Os esforços em relação a energia começaram cedo em seu governo, conforme um consórcio de empresas americanas, a Westinghouse entre elas, expressou interesse no projeto de reator nuclear proposto pelos sauditas. Michael Flynn, o primeiro conselheiro de segurança nacional de Trump, e Thomas Barrack Jr, investidor que presidiu a Comissão Conjunta de Cerimônias Inaugurais, pressionaram pelo envolvimento americano.
Esses esforços iniciais empacaram depois que Flynn e Barrack se envolveram em problemas distintos com a lei em razão de outras negociações com autoridades estrangeiras.
Legisladores democratas abriram uma investigação a respeito dos esforços nucleares e produziram um relatório afirmando que advogados da Casa Branca haviam questionado a legalidade e a ética dos empreendimentos propostos.
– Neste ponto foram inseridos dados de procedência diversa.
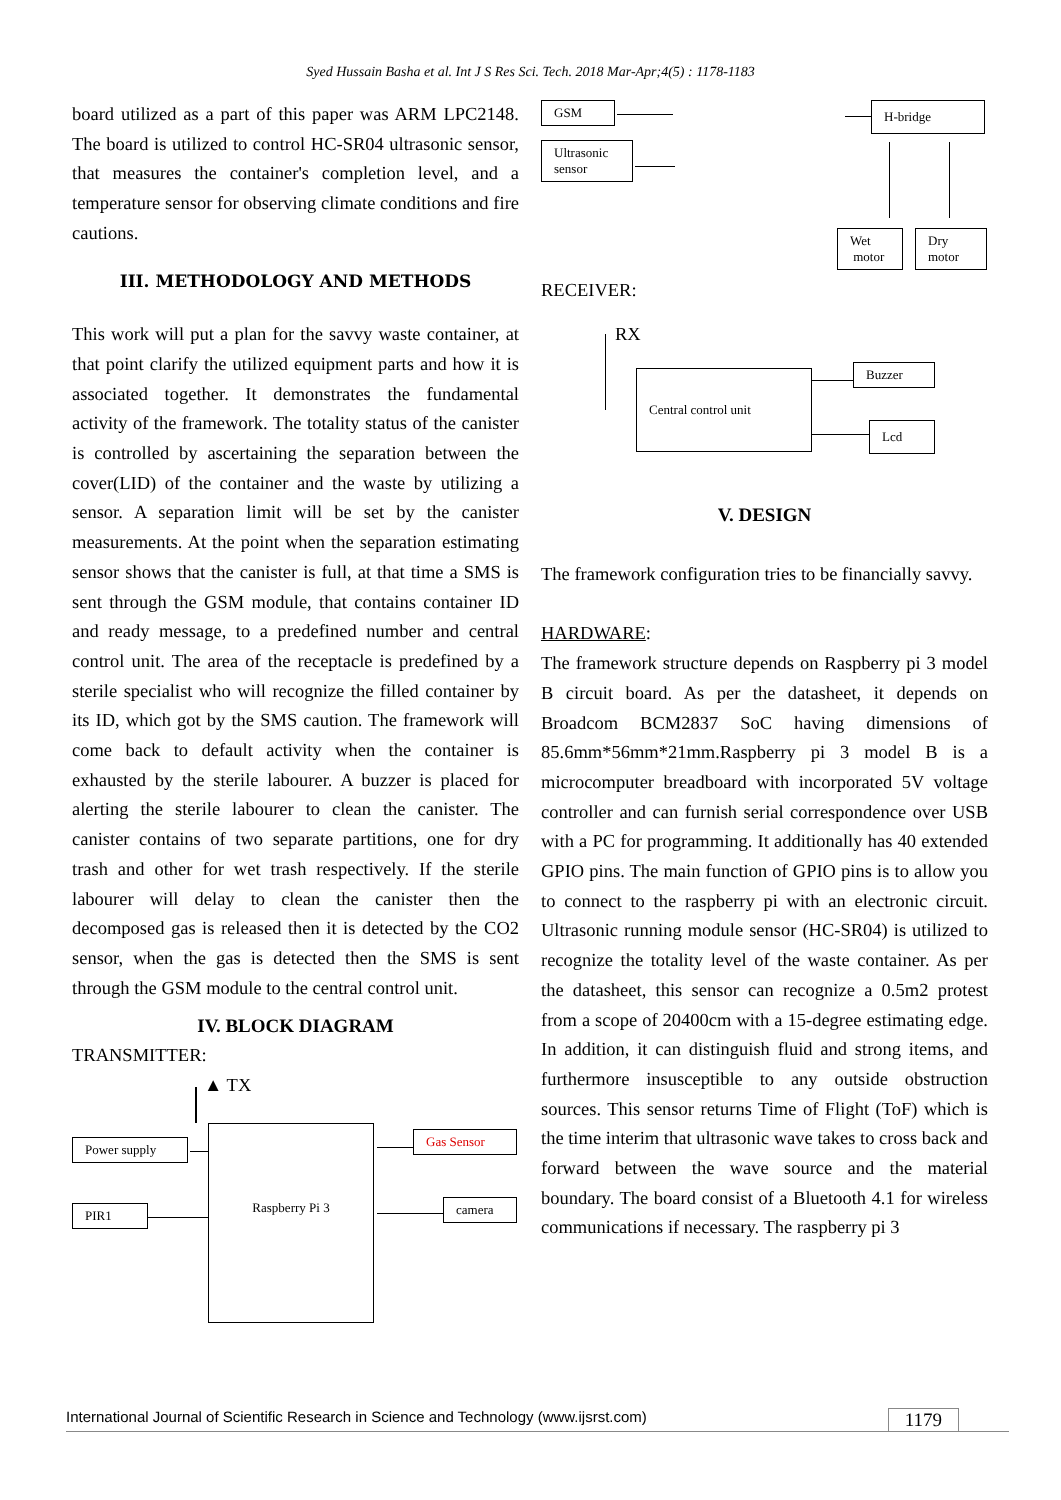Syed Hussain Basha et al. Int J S Res Sci. Tech. 2018 Mar-Apr;4(5) : 1178-1183
board utilized as a part of this paper was ARM LPC2148. The board is utilized to control HC-SR04 ultrasonic sensor, that measures the container's completion level, and a temperature sensor for observing climate conditions and fire cautions.
III. METHODOLOGY AND METHODS
This work will put a plan for the savvy waste container, at that point clarify the utilized equipment parts and how it is associated together. It demonstrates the fundamental activity of the framework. The totality status of the canister is controlled by ascertaining the separation between the cover(LID) of the container and the waste by utilizing a sensor. A separation limit will be set by the canister measurements. At the point when the separation estimating sensor shows that the canister is full, at that time a SMS is sent through the GSM module, that contains container ID and ready message, to a predefined number and central control unit. The area of the receptacle is predefined by a sterile specialist who will recognize the filled container by its ID, which got by the SMS caution. The framework will come back to default activity when the container is exhausted by the sterile labourer. A buzzer is placed for alerting the sterile labourer to clean the canister. The canister contains of two separate partitions, one for dry trash and other for wet trash respectively. If the sterile labourer will delay to clean the canister then the decomposed gas is released then it is detected by the CO2 sensor, when the gas is detected then the SMS is sent through the GSM module to the central control unit.
IV. BLOCK DIAGRAM
TRANSMITTER:
▲ TX
Power supply
PIR1
Raspberry Pi 3 Gas Sensor
camera
GSM
Ultrasonic
sensor
H-bridge
Wet
motor
Dry
motor
RECEIVER:
RX
Central control unit Buzzer
Lcd
V. DESIGN
The framework configuration tries to be financially savvy.
HARDWARE:
The framework structure depends on Raspberry pi 3 model B circuit board. As per the datasheet, it depends on Broadcom BCM2837 SoC having dimensions of 85.6mm*56mm*21mm.Raspberry pi 3 model B is a microcomputer breadboard with incorporated 5V voltage controller and can furnish serial correspondence over USB with a PC for programming. It additionally has 40 extended GPIO pins. The main function of GPIO pins is to allow you to connect to the raspberry pi with an electronic circuit. Ultrasonic running module sensor (HC-SR04) is utilized to recognize the totality level of the waste container. As per the datasheet, this sensor can recognize a 0.5m2 protest from a scope of 20400cm with a 15-degree estimating edge. In addition, it can distinguish fluid and strong items, and furthermore insusceptible to any outside obstruction sources. This sensor returns Time of Flight (ToF) which is the time interim that ultrasonic wave takes to cross back and forward between the wave source and the material boundary. The board consist of a Bluetooth 4.1 for wireless communications if necessary. The raspberry pi 3
International Journal of Scientific Research in Science and Technology (www.ijsrst.com) 1179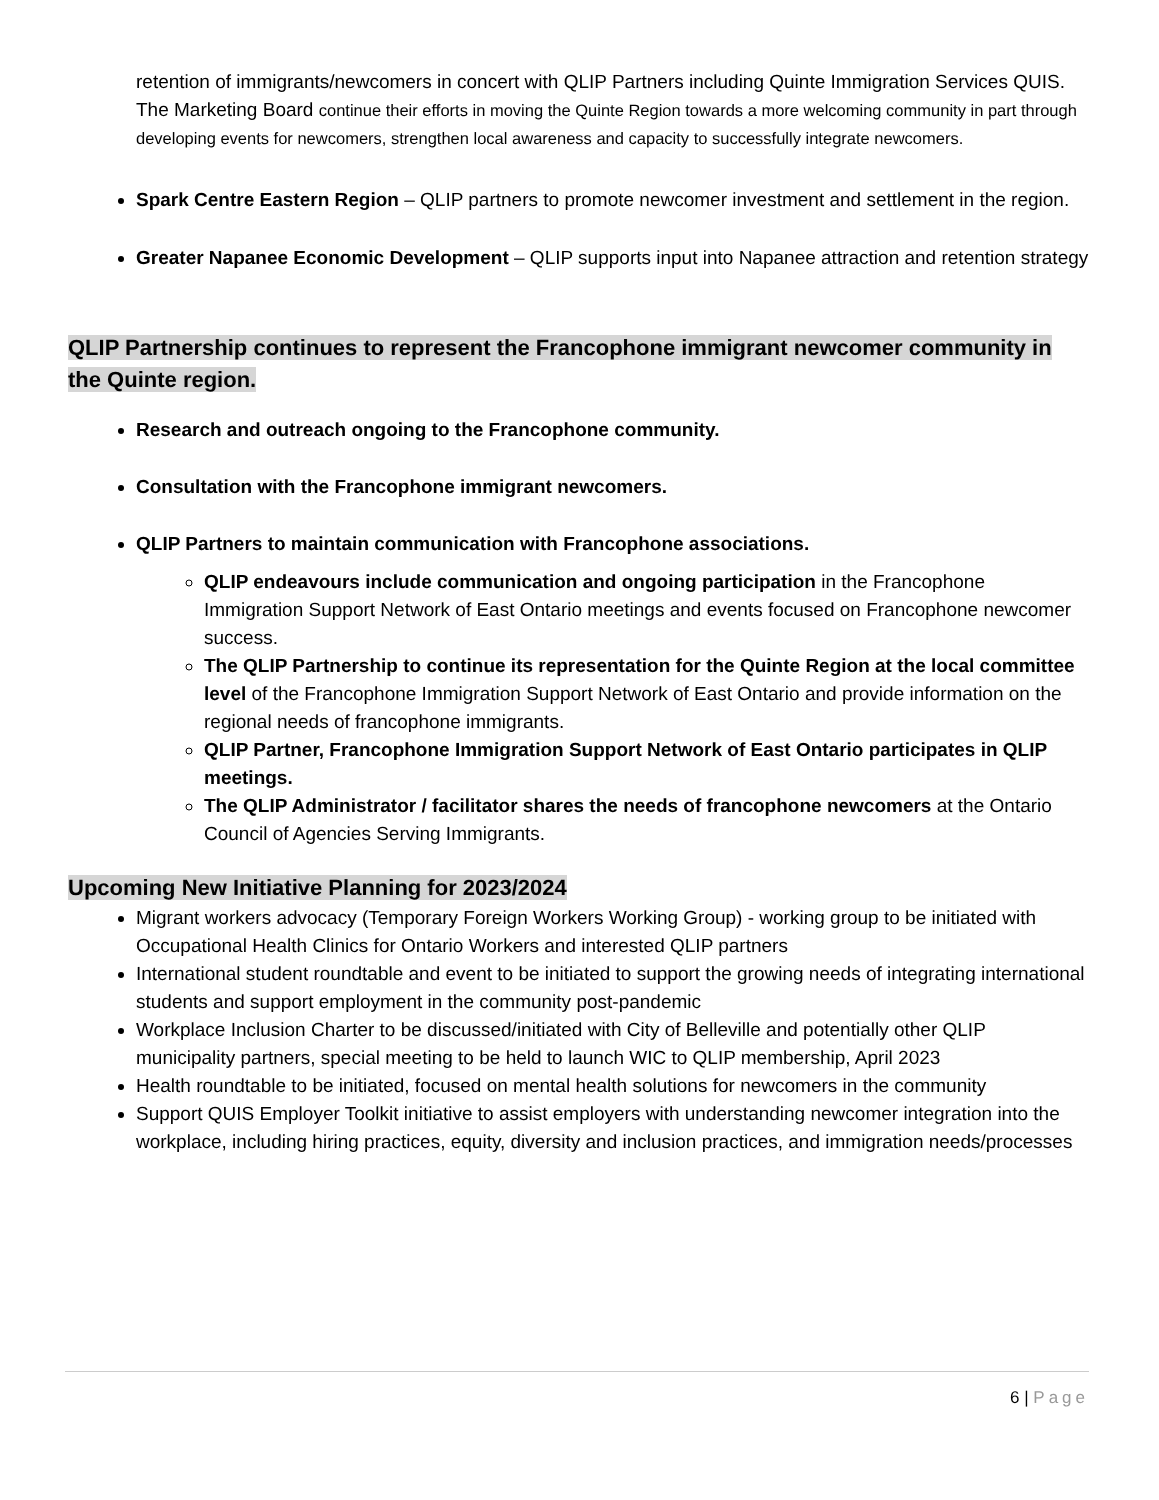retention of immigrants/newcomers in concert with QLIP Partners including Quinte Immigration Services QUIS. The Marketing Board continue their efforts in moving the Quinte Region towards a more welcoming community in part through developing events for newcomers, strengthen local awareness and capacity to successfully integrate newcomers.
Spark Centre Eastern Region – QLIP partners to promote newcomer investment and settlement in the region.
Greater Napanee Economic Development – QLIP supports input into Napanee attraction and retention strategy
QLIP Partnership continues to represent the Francophone immigrant newcomer community in the Quinte region.
Research and outreach ongoing to the Francophone community.
Consultation with the Francophone immigrant newcomers.
QLIP Partners to maintain communication with Francophone associations.
QLIP endeavours include communication and ongoing participation in the Francophone Immigration Support Network of East Ontario meetings and events focused on Francophone newcomer success.
The QLIP Partnership to continue its representation for the Quinte Region at the local committee level of the Francophone Immigration Support Network of East Ontario and provide information on the regional needs of francophone immigrants.
QLIP Partner, Francophone Immigration Support Network of East Ontario participates in QLIP meetings.
The QLIP Administrator / facilitator shares the needs of francophone newcomers at the Ontario Council of Agencies Serving Immigrants.
Upcoming New Initiative Planning for 2023/2024
Migrant workers advocacy (Temporary Foreign Workers Working Group) - working group to be initiated with Occupational Health Clinics for Ontario Workers and interested QLIP partners
International student roundtable and event to be initiated to support the growing needs of integrating international students and support employment in the community post-pandemic
Workplace Inclusion Charter to be discussed/initiated with City of Belleville and potentially other QLIP municipality partners, special meeting to be held to launch WIC to QLIP membership, April 2023
Health roundtable to be initiated, focused on mental health solutions for newcomers in the community
Support QUIS Employer Toolkit initiative to assist employers with understanding newcomer integration into the workplace, including hiring practices, equity, diversity and inclusion practices, and immigration needs/processes
6 | Page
Isso não dissuadiu o governo. Rick Perry, então secretário de Energia, assumiu a frente da iniciativa.
Perry emitiu sete autorizações para empresas americanas autorizando-as a transferir tecnologia nuclear americana não secreta — mas não equipamentos físicos — para a Arábia Saudita.
Mas as autoridades americanas afirmaram que não conseguiram produzir um acordo 123 capaz, segundo sua percepção, de ser aprovado pelo Congresso.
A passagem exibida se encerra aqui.